One of our properties recently had a ceiling leak over the kitchen.  The shower in the bathroom above the kitchen had developed a crack in the ceramic tile surround materials and was allowing a steady stream of water through the floor to the ceiling below.   The owner wanted to file an insurance claim for the damages under their homeowners insurance.  The insurance company did not want to cover this as they considered it to be a maintenance item and not an abrupt catastrophe.
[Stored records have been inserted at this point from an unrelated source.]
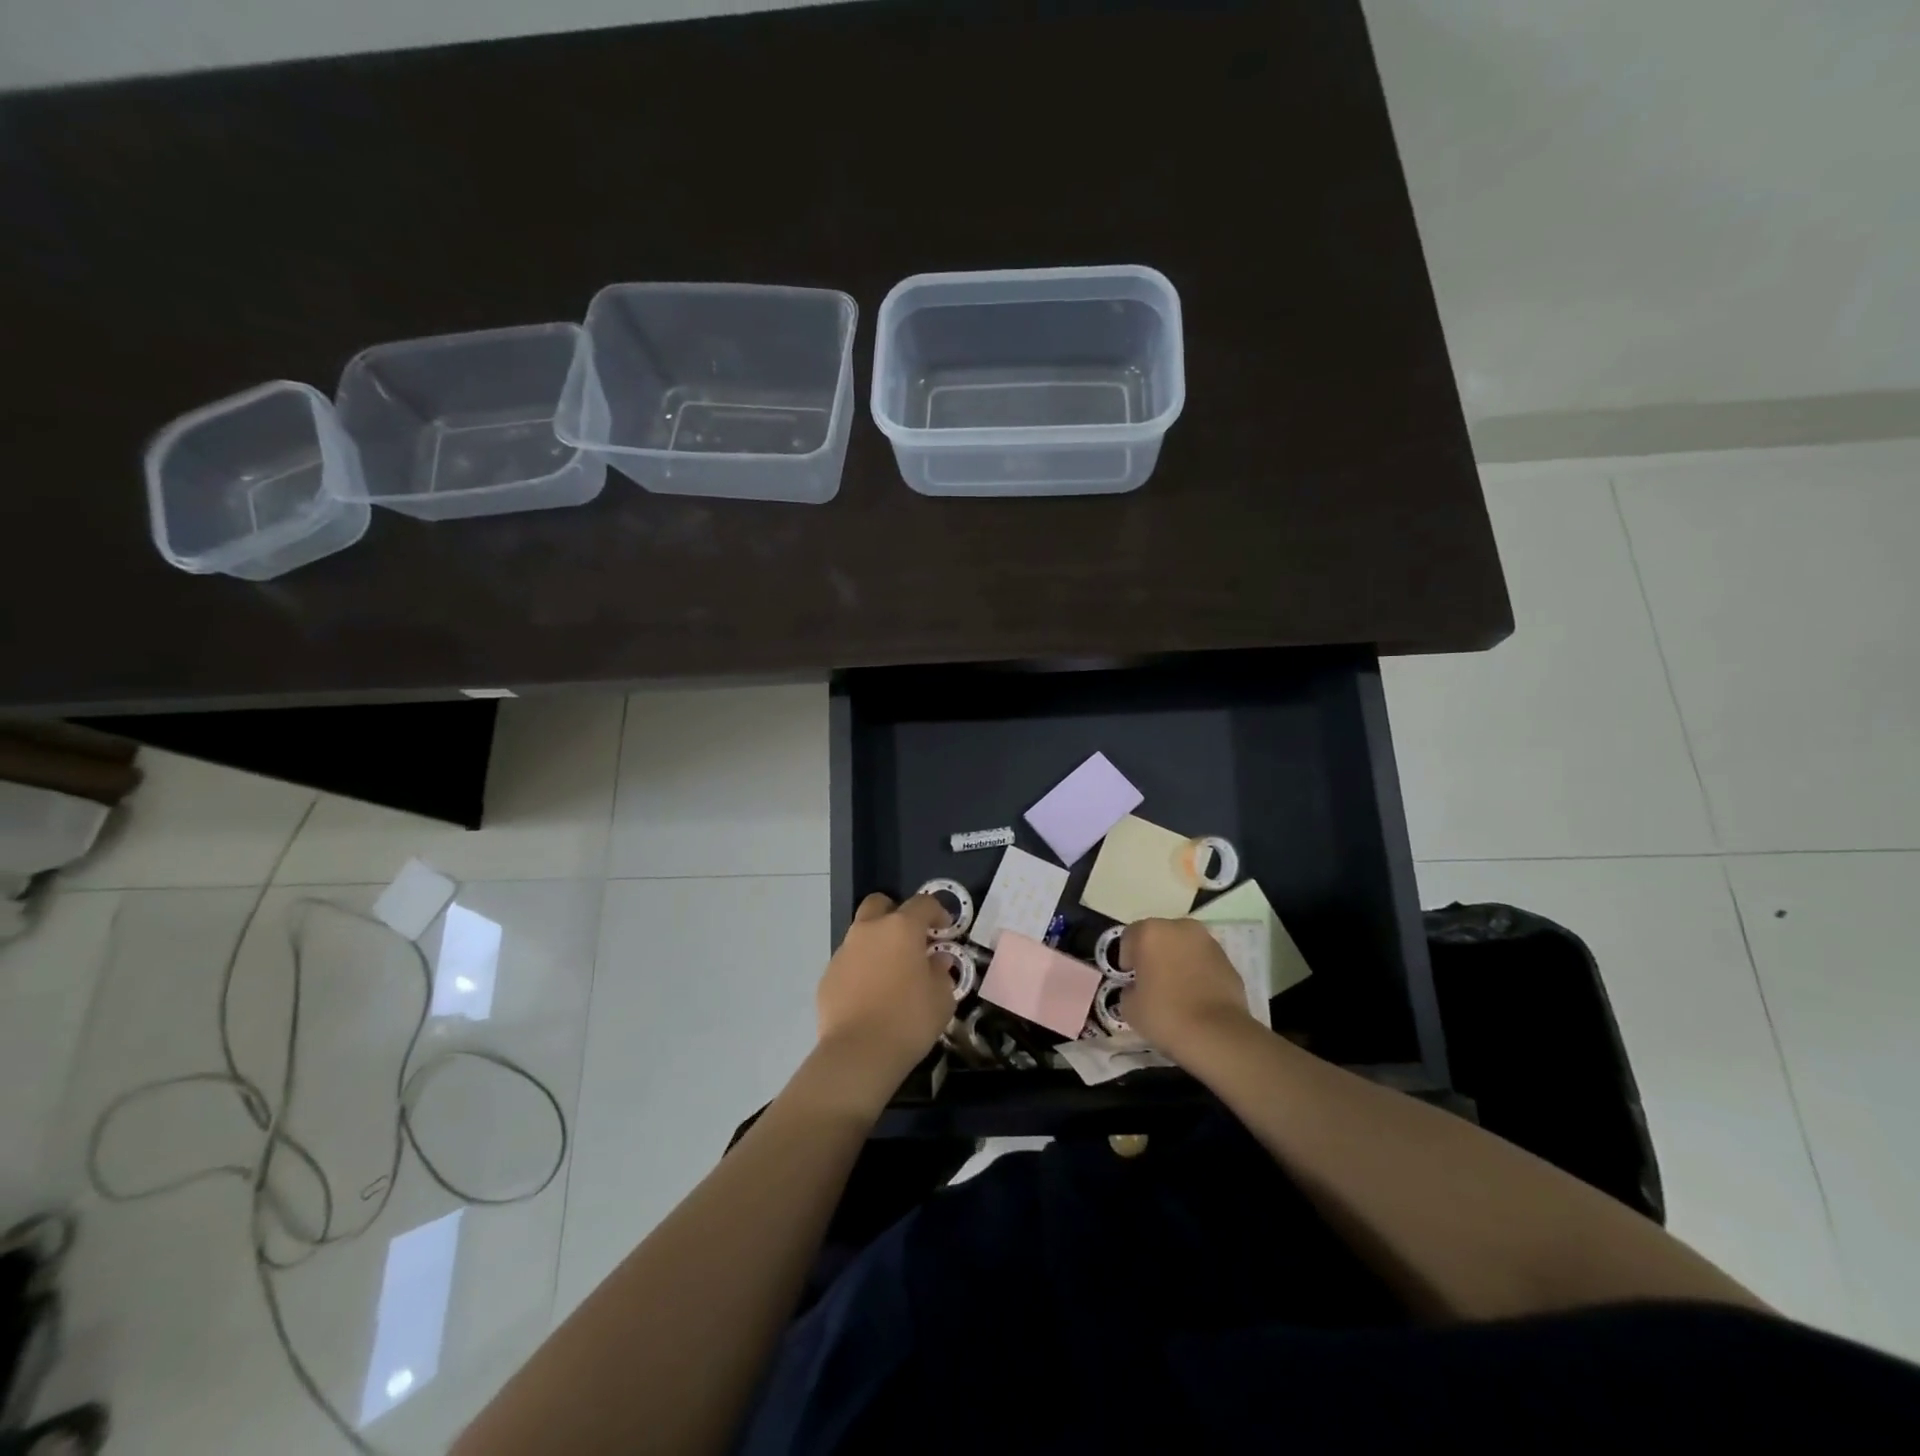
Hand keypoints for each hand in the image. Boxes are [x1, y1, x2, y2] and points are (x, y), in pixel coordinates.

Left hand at [814, 892, 957, 1096]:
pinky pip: (849, 962)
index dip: (937, 911)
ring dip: (877, 944)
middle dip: (895, 913)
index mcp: (901, 928)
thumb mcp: (942, 998)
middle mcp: (869, 930)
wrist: (858, 1053)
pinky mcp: (827, 975)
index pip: (923, 903)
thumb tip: (936, 960)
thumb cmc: (909, 1020)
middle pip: (879, 904)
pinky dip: (861, 969)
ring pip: (861, 934)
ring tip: (890, 973)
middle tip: (910, 939)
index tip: (945, 929)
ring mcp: (844, 952)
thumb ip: (941, 972)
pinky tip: (870, 996)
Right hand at [1119, 918, 1257, 1062]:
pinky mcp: (1228, 960)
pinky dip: (1197, 971)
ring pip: (1184, 946)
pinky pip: (1203, 961)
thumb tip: (1137, 989)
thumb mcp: (1129, 1007)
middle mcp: (1179, 928)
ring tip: (1176, 989)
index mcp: (1150, 932)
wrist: (1216, 1034)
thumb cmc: (1165, 1014)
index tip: (1129, 979)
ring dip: (1177, 960)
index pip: (1129, 937)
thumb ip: (1129, 989)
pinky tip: (1196, 996)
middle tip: (1151, 981)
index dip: (1127, 959)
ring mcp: (1207, 942)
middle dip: (1153, 954)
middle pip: (1159, 936)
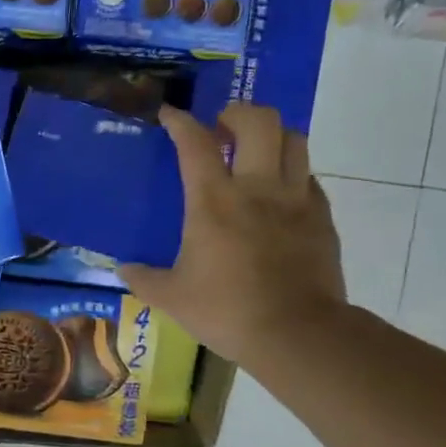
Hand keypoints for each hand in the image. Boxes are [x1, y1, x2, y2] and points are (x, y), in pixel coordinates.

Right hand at [119, 103, 346, 373]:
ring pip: (293, 139)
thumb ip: (144, 278)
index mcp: (213, 201)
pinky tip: (279, 194)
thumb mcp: (172, 298)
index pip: (195, 143)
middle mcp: (257, 188)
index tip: (169, 114)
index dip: (180, 121)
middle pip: (259, 121)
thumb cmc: (227, 310)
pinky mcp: (322, 218)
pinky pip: (309, 177)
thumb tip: (123, 269)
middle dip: (237, 112)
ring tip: (255, 151)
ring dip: (271, 135)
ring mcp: (296, 200)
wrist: (298, 334)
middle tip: (221, 127)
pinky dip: (292, 173)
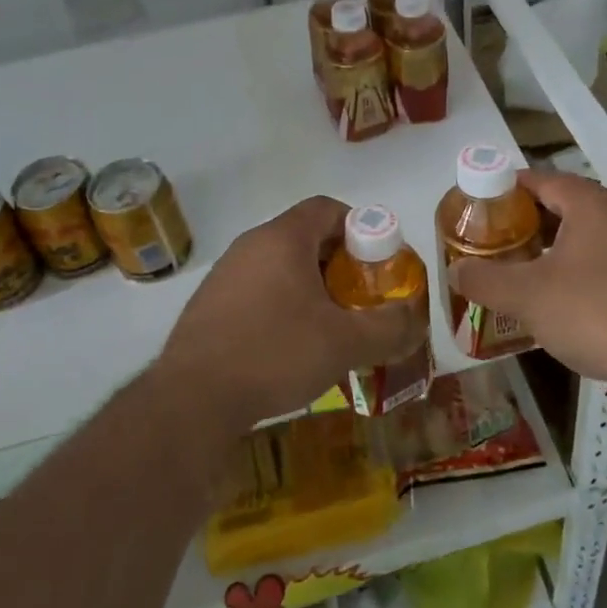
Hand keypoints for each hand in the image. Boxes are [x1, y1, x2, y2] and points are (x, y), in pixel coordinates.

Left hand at [158, 196, 427, 430]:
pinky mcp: (209, 305)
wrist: (192, 399)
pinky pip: (256, 290)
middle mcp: (251, 245)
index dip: (359, 227)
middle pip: (305, 237)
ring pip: (279, 266)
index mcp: (283, 238)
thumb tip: (414, 320)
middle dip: (339, 264)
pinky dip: (280, 305)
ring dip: (310, 287)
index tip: (377, 262)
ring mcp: (225, 274)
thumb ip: (388, 327)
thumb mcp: (344, 343)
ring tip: (328, 326)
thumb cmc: (275, 353)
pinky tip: (288, 346)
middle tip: (360, 299)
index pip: (327, 208)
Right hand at [448, 170, 606, 385]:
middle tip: (496, 238)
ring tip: (523, 266)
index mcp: (590, 203)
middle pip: (564, 205)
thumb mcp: (526, 295)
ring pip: (586, 234)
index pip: (541, 180)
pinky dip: (578, 267)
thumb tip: (455, 273)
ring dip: (554, 246)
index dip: (507, 188)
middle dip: (528, 220)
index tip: (481, 204)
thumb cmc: (592, 310)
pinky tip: (561, 296)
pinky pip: (604, 259)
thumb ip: (485, 280)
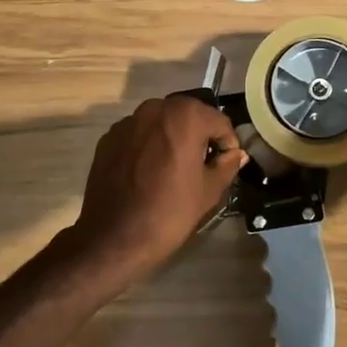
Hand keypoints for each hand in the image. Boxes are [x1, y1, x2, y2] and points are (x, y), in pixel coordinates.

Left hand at [57, 96, 246, 290]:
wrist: (113, 238)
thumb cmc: (169, 212)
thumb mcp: (209, 191)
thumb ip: (227, 165)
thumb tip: (237, 154)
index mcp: (185, 116)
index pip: (219, 122)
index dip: (227, 144)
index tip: (227, 164)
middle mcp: (155, 108)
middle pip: (189, 116)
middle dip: (200, 136)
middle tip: (203, 165)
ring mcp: (128, 122)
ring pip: (162, 123)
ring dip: (173, 138)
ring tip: (174, 168)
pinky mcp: (108, 138)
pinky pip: (139, 135)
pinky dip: (149, 146)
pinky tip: (148, 173)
Homeowners Policy Exclusions

The owner reviewed his homeowners insurance policy and confirmed that the language regarding water damages is a "sudden loss."   So, the floor and ceiling damages were likely not sudden.   You are better to have a burst pipe than a leak like this one develop if you want to file an insurance claim.   It is unlikely that the leak just suddenly created the damages.

Get A CLUE

insuranceThere is another issue to be considered also.  Anybody with a homeowners policy today should be aware that insurance claims trigger a report to the Comprehensive Loss Underwriting Exchange (CLUE).  This Exchange has been set up by the insurance companies to track properties, owners, and the number of claims for each.  A record of claims can render a property, or owner, non-insurable.  It also provides underwriting information to support the structure of premiums and deductibles.

Is The Benefit Worth It?

Any time you have a potential insurance claim ask yourself if the cost is worth the potential damge to the property's, or your, insurability.  For example, lets say last year you owned a property that lightning struck and caused $40,000 of damages.  Another property had hail damage and required a new roof for almost $8,000.  Both of these are claims you filed under the property's homeowner insurance.  Now, lets say you have this leak out of a shower and can prove that the losses are sudden.  It is estimated the repair to the shower, subfloor, and kitchen ceiling will be $2500.  You have a $1,000 deductible.  First, consult with your insurance agent.  Be prepared.  Filing a claim where you are going to net $1500 will likely cost you more in the long run!  Due to the previous claim history on your properties,  and the records kept in the underwriting exchange, the long term affect of another claim may be cost prohibitive.

Your Team

As a property owner, you need a great team.  Your insurance agent needs to be available to answer these types of questions and help you assess whether filing a claim is a cost effective idea.  If you do not have a good agent, ask your manager for a referral.